Women characters in Dickens's novels


Dickens is known by his delicate attitude to women; I mean his novels of course. Following women characters we see that, as a rule, women in Charles Dickens’s books are the embodiments of the highest ideals – a dear young lady, or a kind old lady. If you come across, say, members of thieves’ gang, such as Nancy in “Oliver Twist”, then you notice that even they aspire to kindness, they repent of their behavior, they die in an effort to get closer to the circle of respectable women. 

All sins in the novels of Dickens (stealing, drinking, cheating, selfishness) are expressed through men: Fagin (fence),  and, to say the least, not a kind Mr Dombey, and a whole string of selfish parish beadles, dishonest judges, indifferent jailers. Men in the works of Charles Dickens are bearers of rationality emasculated to complete callousness; they are not up to sentiments. Rare samples of Mr Pickwick type are rejected by the society, they are seen as cranks, and nobody chooses them as a role model.

A man must be cautious, not to let the emotions take his heart, be occupied by business rather than by emotions – that is the image of men in the works of Dickens. Among them, of course, sometimes a good old squire or a bookshop owner flashes through, but for the most part these are men with strong jaws, energetic, pursuing careers or supporting businesses, rearing sons to help themselves, as for the daughters…


Of course, we all know that the manners in the age of Dickens were severe enough; there was a period of "wild capitalism" (not sure the period is ended though:). But, logically, the wives of such tough guys should be careerists, clever and quirky ladies, making their little feminine careers to help their husbands to gain a foothold in the society (compare with "Vanity Fair" by Thackeray!).  However, women in Dickens’s novels are not like that. Yes, sometimes a nasty old woman, who fleeces dying women or matrons of workhouses sleep through; however a good-hearted writer, as a rule, pays his due to them at the end of the book, so vice is always punished. Kind old ladies, lovely compassionate girls, daughters that can forgive even rough fathers, appear on the pages of almost all Dickens’s novels.

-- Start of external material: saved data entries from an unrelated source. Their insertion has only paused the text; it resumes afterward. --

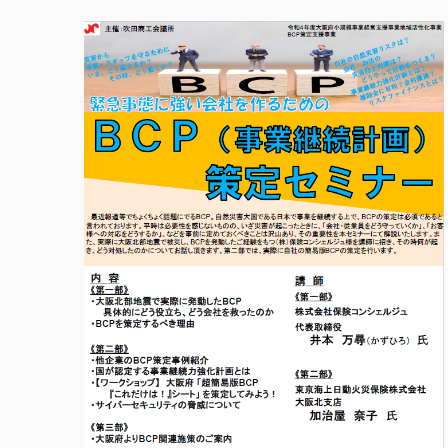
Airビジネスツール
越境ECモール出店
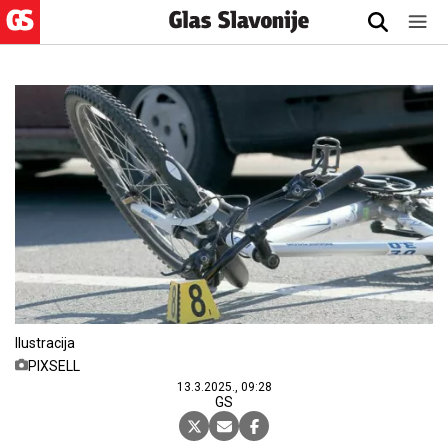
Ilustracija
PIXSELL
13.3.2025., 09:28
GS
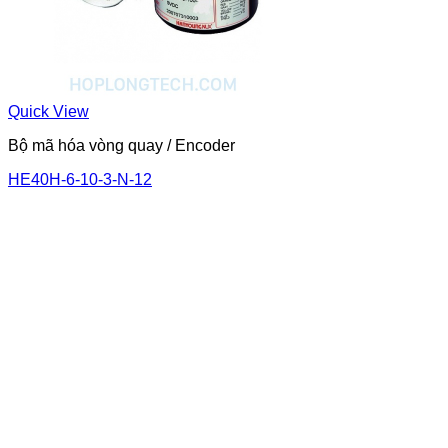
Quick View
Bộ mã hóa vòng quay / Encoder
HE40H-6-10-3-N-12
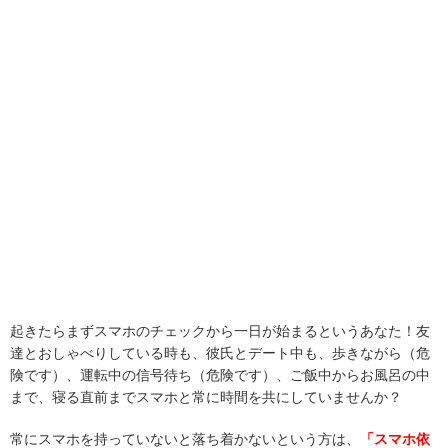
起きたらまずスマホのチェックから一日が始まるというあなた！友
達とおしゃべりしている時も、彼氏とデート中も、歩きながら（危
険です）、運転中の信号待ち（危険です）、ご飯中からお風呂の中
まで、寝る直前までスマホと常に時間を共にしていませんか？
常にスマホを持っていないと落ち着かないという方は、
「スマホ依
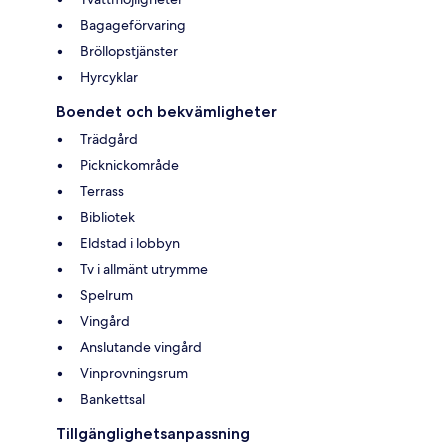
Bagageförvaring
Bröllopstjänster
Hyrcyklar
Boendet och bekvämligheter
Trädgård
Picknickområde
Terrass
Bibliotek
Eldstad i lobbyn
Tv i allmänt utrymme
Spelrum
Vingård
Anslutande vingård
Vinprovningsrum
Bankettsal
Tillgänglighetsanpassning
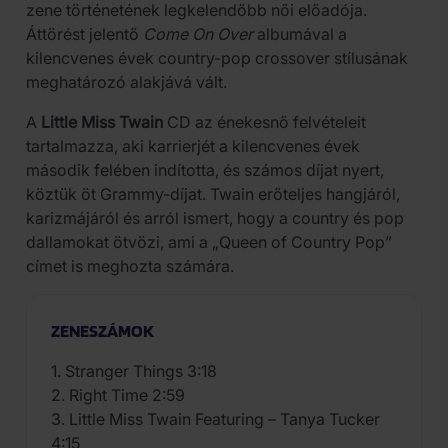
zene történetének legkelendőbb női előadója.
Áttörést jelentő
Come On Over
albumával a
kilencvenes évek country-pop crossover stílusának
meghatározó alakjává vált.
A
Little Miss Twain
CD az énekesnő felvételeit
tartalmazza, aki karrierjét a kilencvenes évek
második felében indította, és számos díjat nyert,
köztük öt Grammy-díjat. Twain erőteljes hangjáról,
karizmájáról és arról ismert, hogy a country és pop
dallamokat ötvözi, ami a „Queen of Country Pop”
címet is meghozta számára.
ZENESZÁMOK
1. Stranger Things 3:18
2. Right Time 2:59
3. Little Miss Twain Featuring – Tanya Tucker
4:15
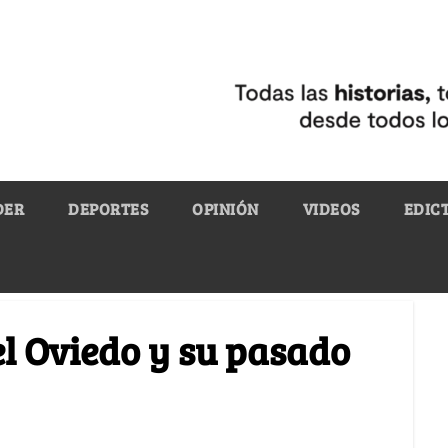
DER
DEPORTES
OPINIÓN
VIDEOS
EDIC
l Oviedo y su pasado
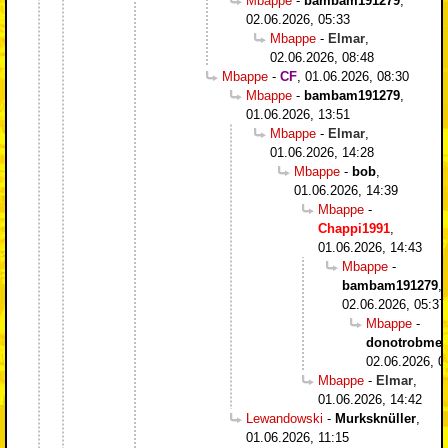
Mbappe
-
bambam191279
,
02.06.2026, 05:33
Mbappe
-
Elmar
,
02.06.2026, 08:48
Mbappe
-
CF
,
01.06.2026, 08:30
Mbappe
-
bambam191279
,
01.06.2026, 13:51
Mbappe
-
Elmar
,
01.06.2026, 14:28
Mbappe
-
bob
,
01.06.2026, 14:39
Mbappe
-
Chappi1991
,
01.06.2026, 14:43
Mbappe
-
bambam191279
,
02.06.2026, 05:37
Mbappe
-
donotrobme
,
02.06.2026, 0
Mbappe
-
Elmar
,
01.06.2026, 14:42
Lewandowski
-
Murksknüller
,
01.06.2026, 11:15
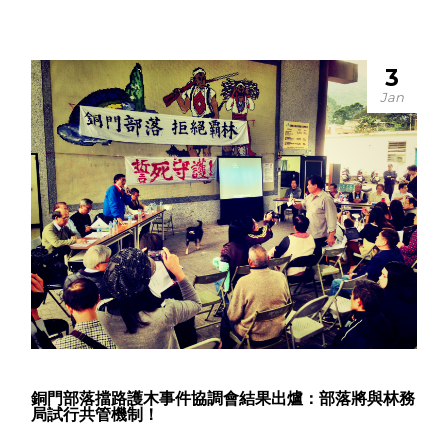
3
Jan
銅門部落擋路護木事件協調會結果出爐：部落將與林務
局試行共管機制！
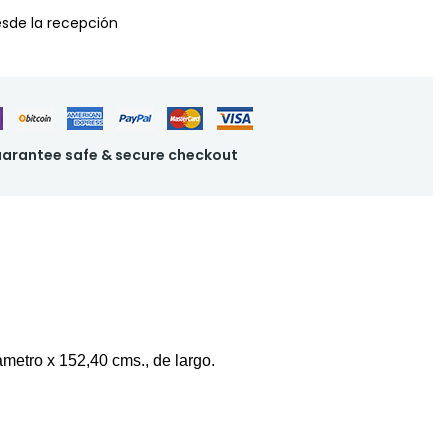
desde la recepción
arantee safe & secure checkout
iametro x 152,40 cms
., de largo.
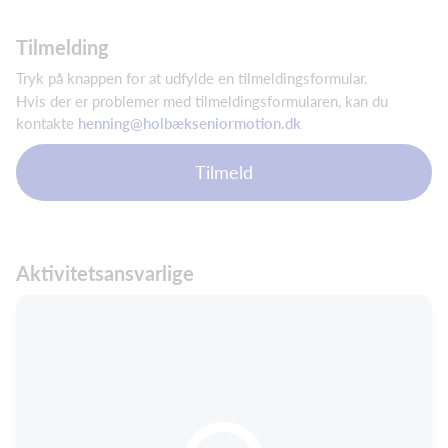
Tilmelding
Tryk på knappen for at udfylde en tilmeldingsformular.
Hvis der er problemer med tilmeldingsformularen, kan du
kontakte
henning@holbækseniormotion.dk
Tilmeld
Aktivitetsansvarlige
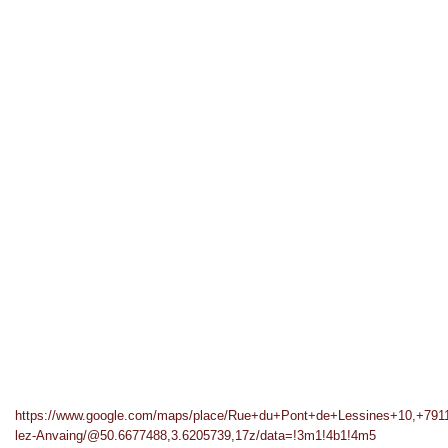
https://www.google.com/maps/place/Rue+du+Pont+de+Lessines+10,+791
lez-Anvaing/@50.6677488,3.6205739,17z/data=!3m1!4b1!4m5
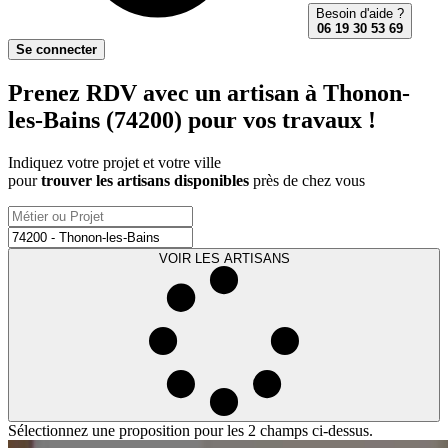
Besoin d'aide ?
06 19 30 53 69
Se connecter
Prenez RDV avec un artisan à Thonon-
les-Bains (74200) pour vos travaux !
Indiquez votre projet et votre ville
pour
trouver les artisans disponibles
près de chez vous
VOIR LES ARTISANS
Sélectionnez une proposition pour les 2 champs ci-dessus.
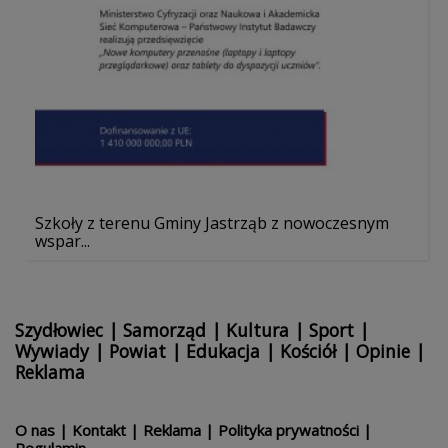
Szkoły z terenu Gminy Jastrząb z nowoczesnym
wspar...
Szydłowiec
|
Samorząd
|
Kultura
|
Sport
|
Wywiady
|
Powiat
|
Edukacja
|
Kościół
|
Opinie
|
Reklama
O nas
|
Kontakt
|
Reklama
|
Polityka prywatności
|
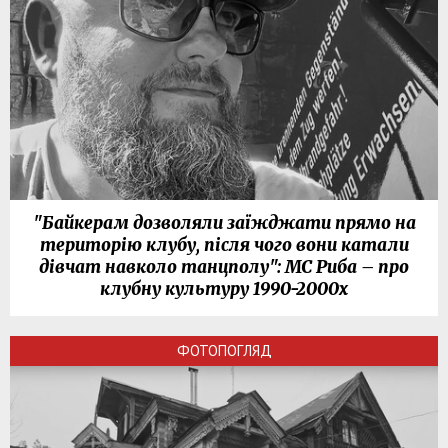
"Байкерам дозволяли заїжджати прямо на
територію клубу, після чого вони катали
дівчат навколо танцполу": МС Риба – про
клубну культуру 1990-2000х
ФОТОПОГЛЯД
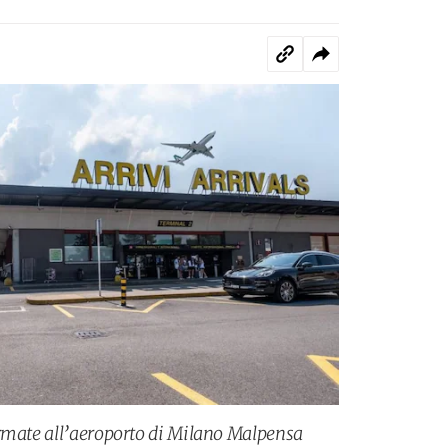
ermate all’aeroporto di Milano Malpensa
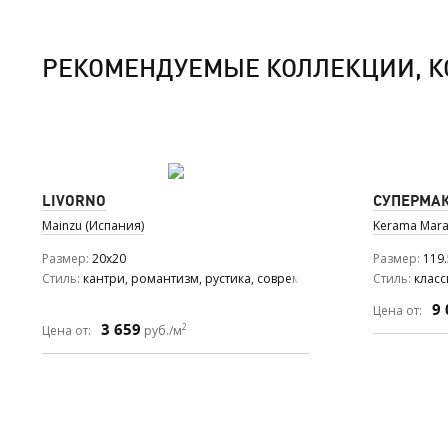
РЕКОМЕНДУЕМЫЕ КОЛЛЕКЦИИ, К
LIVORNO
СУПЕРМА
Mainzu (Испания)
Kerama Maraz
Размер
20x20
Размер
119.
Стиль
кантри, романтизм, рустика, современный
Стиль
клас
9 
Цена от:
3 659
2
Цена от:
руб./м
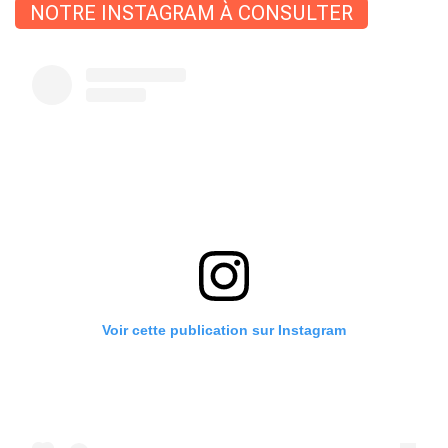
NOTRE INSTAGRAM À CONSULTER
Voir cette publication sur Instagram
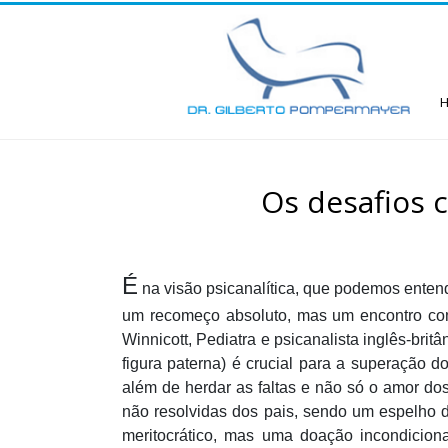
Os desafios c
É
na visão psicanalítica, que podemos entende
um recomeço absoluto, mas um encontro co
Winnicott, Pediatra e psicanalista inglês-bri
figura paterna) é crucial para a superação d
além de herdar as faltas e não só o amor do
não resolvidas dos pais, sendo um espelho d
meritocrático, mas uma doação incondicion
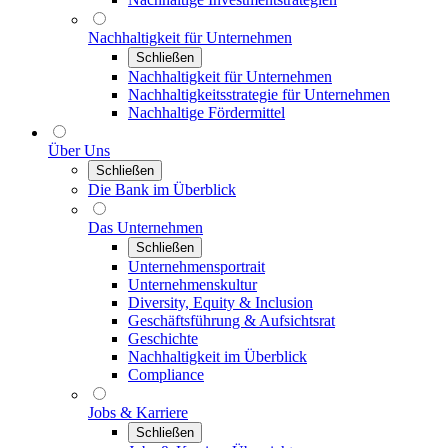
Nachhaltigkeit für Unternehmen
Schließen
Nachhaltigkeit für Unternehmen
Nachhaltigkeitsstrategie für Unternehmen
Nachhaltige Fördermittel
Über Uns
Schließen
Die Bank im Überblick
Das Unternehmen
Schließen
Unternehmensportrait
Unternehmenskultur
Diversity, Equity & Inclusion
Geschäftsführung & Aufsichtsrat
Geschichte
Nachhaltigkeit im Überblick
Compliance
Jobs & Karriere
Schließen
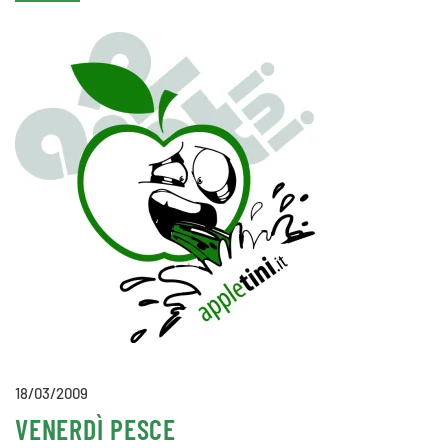
18/03/2009
VENERDÌ PESCE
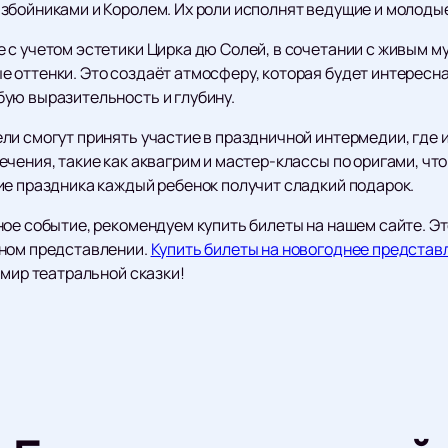
збойниками и Королем. Их роли исполнят ведущие и молоды
 с учетом эстетики Цирка дю Солей, в сочетании с живым 
оттенки. Это создаёт атмосферу, которая будет интересна 
ую выразительность и глубину.
и смогут принять участие в праздничной интермедии, где и
чения, такие как аквагрим и мастер-классы по оригами, чт
ие праздника каждый ребенок получит сладкий подарок.
ое событие, рекомендуем купить билеты на нашем сайте. Эт
бном представлении.
Купить билеты на новогоднее предста
 мир театральной сказки!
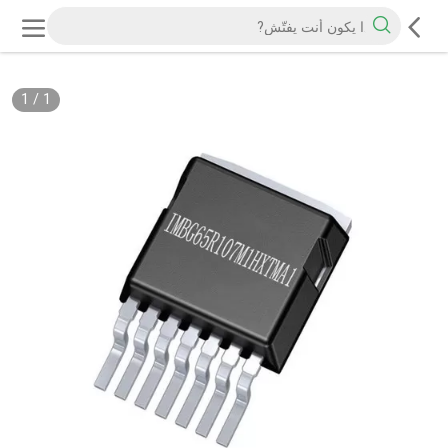
1
/
1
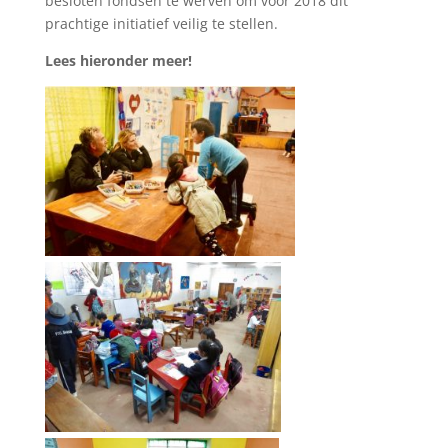
besloten fondsen te werven om voor 2018 dit
prachtige initiatief veilig te stellen.
Lees hieronder meer!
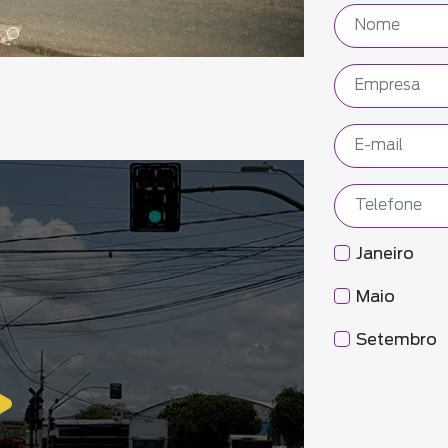
Janeiro
Maio
Setembro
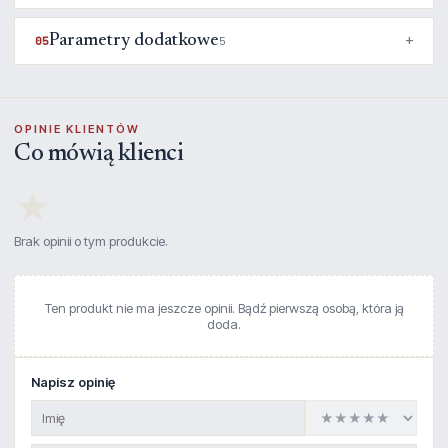
Parametry dodatkowe
05
5
OPINIE KLIENTÓW
Co mówią klienci
★
Brak opinii o tym produkcie.
Ten produkt nie ma jeszcze opinii. Bądź pierwszą osobą, która ją
doda.
Napisz opinię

What is the explanation? Is it his unfulfilled dream of happiness? After all, Dickens himself was not very successful in private life. Or is it the fact that his family went bankrupt, and he spent several years in poverty, working in a wax factory? May be he just wanted to be caressed, and pitied by somebody at difficult times? It is hard to say for sure, but it is undeniable that women in his novels are filled with a special charm.